— Extracted information —
^^^^^^^^
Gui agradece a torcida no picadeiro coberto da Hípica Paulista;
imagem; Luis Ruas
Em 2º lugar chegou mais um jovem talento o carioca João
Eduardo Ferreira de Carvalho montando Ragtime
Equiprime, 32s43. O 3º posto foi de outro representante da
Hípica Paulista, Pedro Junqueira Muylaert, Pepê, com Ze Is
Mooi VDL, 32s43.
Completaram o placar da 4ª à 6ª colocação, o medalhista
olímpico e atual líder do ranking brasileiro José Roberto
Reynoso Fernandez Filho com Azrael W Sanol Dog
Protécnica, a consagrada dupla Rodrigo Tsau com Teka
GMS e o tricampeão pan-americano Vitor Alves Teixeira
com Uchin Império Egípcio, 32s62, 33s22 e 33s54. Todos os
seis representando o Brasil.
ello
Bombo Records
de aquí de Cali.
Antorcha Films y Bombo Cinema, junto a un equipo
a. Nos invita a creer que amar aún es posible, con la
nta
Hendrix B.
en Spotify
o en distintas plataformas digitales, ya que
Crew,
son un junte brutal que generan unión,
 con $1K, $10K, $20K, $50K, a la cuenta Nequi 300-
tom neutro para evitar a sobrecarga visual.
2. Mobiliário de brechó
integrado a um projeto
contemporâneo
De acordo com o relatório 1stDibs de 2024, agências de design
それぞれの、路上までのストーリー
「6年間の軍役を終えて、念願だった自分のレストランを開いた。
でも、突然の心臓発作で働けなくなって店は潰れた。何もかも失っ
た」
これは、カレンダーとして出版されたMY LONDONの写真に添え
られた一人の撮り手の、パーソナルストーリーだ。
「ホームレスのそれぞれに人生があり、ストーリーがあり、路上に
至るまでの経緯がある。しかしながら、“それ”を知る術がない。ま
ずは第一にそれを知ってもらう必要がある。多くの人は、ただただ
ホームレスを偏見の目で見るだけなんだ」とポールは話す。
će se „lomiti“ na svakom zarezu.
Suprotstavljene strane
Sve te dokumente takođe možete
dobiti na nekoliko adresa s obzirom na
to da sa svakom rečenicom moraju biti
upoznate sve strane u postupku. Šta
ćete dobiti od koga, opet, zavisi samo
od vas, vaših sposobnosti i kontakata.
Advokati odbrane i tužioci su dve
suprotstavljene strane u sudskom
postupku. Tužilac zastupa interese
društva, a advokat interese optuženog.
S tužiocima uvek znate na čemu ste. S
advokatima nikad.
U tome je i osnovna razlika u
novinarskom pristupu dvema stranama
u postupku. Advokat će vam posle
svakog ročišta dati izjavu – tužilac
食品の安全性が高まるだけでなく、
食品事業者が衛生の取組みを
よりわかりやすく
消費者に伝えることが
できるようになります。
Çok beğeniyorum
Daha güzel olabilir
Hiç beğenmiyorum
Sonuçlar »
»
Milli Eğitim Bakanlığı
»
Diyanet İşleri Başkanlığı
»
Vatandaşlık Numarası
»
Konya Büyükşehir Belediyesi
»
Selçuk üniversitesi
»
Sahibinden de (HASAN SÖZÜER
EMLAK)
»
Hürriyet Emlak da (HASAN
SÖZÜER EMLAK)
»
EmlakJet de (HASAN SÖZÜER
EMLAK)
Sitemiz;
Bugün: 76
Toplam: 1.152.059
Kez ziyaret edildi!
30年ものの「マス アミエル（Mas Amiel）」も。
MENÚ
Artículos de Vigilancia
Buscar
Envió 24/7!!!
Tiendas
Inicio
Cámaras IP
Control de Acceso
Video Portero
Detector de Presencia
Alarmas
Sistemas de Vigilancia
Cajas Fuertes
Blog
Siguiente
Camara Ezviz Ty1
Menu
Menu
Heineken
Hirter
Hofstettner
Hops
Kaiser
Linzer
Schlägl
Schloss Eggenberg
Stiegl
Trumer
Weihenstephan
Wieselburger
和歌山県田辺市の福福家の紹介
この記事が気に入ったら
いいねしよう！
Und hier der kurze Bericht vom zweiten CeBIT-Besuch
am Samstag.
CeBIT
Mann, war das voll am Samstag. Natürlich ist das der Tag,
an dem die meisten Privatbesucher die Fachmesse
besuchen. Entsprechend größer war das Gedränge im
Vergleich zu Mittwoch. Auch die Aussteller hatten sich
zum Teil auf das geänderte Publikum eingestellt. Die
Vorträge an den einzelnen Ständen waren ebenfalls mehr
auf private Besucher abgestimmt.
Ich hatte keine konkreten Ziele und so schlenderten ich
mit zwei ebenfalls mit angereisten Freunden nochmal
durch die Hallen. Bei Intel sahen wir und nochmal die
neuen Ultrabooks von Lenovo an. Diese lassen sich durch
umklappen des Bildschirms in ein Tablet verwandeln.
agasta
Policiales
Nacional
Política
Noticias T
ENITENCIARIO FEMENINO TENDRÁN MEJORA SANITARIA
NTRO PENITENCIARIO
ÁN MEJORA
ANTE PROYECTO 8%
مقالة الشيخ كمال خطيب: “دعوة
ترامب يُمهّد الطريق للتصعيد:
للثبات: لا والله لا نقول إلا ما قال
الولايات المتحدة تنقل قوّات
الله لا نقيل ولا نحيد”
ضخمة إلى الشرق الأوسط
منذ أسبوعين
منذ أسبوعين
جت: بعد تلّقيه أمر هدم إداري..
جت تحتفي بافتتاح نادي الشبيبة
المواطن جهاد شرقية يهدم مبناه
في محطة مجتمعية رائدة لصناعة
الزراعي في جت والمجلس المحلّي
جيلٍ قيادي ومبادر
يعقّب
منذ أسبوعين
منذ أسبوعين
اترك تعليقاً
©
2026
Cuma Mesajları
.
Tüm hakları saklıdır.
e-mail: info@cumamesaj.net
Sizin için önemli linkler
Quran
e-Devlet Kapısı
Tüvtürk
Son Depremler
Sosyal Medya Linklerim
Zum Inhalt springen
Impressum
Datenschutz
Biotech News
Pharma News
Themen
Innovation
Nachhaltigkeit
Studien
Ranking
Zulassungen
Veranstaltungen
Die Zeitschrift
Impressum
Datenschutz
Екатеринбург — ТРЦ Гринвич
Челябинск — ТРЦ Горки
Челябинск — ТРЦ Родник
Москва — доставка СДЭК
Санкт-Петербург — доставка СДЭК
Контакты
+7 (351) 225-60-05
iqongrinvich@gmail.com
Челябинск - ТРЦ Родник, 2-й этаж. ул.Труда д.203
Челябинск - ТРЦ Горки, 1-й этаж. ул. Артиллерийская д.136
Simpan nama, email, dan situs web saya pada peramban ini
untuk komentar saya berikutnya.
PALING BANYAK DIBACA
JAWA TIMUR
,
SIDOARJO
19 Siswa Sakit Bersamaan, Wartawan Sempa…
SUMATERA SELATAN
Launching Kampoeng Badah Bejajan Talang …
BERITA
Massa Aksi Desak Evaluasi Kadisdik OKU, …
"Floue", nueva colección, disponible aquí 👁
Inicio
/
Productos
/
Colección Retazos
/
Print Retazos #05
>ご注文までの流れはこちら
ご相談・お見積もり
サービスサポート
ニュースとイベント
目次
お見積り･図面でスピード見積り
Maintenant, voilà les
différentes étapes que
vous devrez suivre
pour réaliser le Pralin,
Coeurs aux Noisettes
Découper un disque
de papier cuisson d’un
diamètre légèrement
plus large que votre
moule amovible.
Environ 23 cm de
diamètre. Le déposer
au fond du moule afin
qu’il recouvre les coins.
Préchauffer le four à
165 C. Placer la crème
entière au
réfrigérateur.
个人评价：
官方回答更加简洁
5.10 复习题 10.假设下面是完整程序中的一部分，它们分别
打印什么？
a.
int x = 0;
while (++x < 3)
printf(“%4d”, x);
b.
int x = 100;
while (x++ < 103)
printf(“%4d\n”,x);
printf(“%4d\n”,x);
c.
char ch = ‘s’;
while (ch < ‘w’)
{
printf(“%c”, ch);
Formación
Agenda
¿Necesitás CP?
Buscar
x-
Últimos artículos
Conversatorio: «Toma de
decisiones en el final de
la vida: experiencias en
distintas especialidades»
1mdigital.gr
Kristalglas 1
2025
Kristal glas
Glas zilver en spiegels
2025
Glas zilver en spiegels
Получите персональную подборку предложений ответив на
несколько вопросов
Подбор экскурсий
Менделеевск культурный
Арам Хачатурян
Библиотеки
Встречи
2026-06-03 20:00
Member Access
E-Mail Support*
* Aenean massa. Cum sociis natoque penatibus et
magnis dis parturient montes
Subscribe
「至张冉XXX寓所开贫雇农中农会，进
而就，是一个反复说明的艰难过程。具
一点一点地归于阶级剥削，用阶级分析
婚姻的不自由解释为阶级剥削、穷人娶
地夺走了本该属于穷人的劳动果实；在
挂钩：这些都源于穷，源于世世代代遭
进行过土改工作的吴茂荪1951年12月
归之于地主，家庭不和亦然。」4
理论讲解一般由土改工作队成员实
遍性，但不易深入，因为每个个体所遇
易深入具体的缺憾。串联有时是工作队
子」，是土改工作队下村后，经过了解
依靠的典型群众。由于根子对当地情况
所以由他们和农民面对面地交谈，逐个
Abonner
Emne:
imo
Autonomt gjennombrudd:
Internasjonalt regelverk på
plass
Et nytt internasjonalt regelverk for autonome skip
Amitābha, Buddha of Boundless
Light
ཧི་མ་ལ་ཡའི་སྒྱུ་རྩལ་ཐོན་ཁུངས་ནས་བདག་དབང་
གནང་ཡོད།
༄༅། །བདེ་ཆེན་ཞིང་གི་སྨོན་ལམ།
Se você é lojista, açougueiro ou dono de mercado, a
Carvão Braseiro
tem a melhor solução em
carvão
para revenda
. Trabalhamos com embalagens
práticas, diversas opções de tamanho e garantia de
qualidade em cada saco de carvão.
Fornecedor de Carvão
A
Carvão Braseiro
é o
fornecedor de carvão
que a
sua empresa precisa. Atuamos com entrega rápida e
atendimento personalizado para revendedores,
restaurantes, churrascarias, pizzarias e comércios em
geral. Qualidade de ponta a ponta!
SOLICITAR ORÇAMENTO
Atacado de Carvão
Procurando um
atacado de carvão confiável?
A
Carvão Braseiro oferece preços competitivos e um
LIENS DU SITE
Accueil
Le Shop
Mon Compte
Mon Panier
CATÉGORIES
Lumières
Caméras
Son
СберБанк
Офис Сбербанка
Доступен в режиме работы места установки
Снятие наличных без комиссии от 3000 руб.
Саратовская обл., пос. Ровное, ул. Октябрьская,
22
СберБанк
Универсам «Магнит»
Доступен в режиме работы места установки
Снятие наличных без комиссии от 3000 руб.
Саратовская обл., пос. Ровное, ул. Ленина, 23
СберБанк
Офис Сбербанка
^^^^^^^^
— Exercise aim —
Copy out the data from its first line through the line holding "son un junte", both included, swapping "Spotify" for "Deezer" and leaving everything else unchanged. Give only those lines.

— Task solution —
Gui agradece a torcida no picadeiro coberto da Hípica Paulista;
imagem; Luis Ruas
Em 2º lugar chegou mais um jovem talento o carioca João
Eduardo Ferreira de Carvalho montando Ragtime
Equiprime, 32s43. O 3º posto foi de outro representante da
Hípica Paulista, Pedro Junqueira Muylaert, Pepê, com Ze Is
Mooi VDL, 32s43.
Completaram o placar da 4ª à 6ª colocação, o medalhista
olímpico e atual líder do ranking brasileiro José Roberto
Reynoso Fernandez Filho com Azrael W Sanol Dog
Protécnica, a consagrada dupla Rodrigo Tsau com Teka
GMS e o tricampeão pan-americano Vitor Alves Teixeira
com Uchin Império Egípcio, 32s62, 33s22 e 33s54. Todos os
seis representando o Brasil.
ello
Bombo Records
de aquí de Cali.
Antorcha Films y Bombo Cinema, junto a un equipo
a. Nos invita a creer que amar aún es posible, con la
nta
Hendrix B.
en Deezer
o en distintas plataformas digitales, ya que
Crew,
son un junte brutal que generan unión,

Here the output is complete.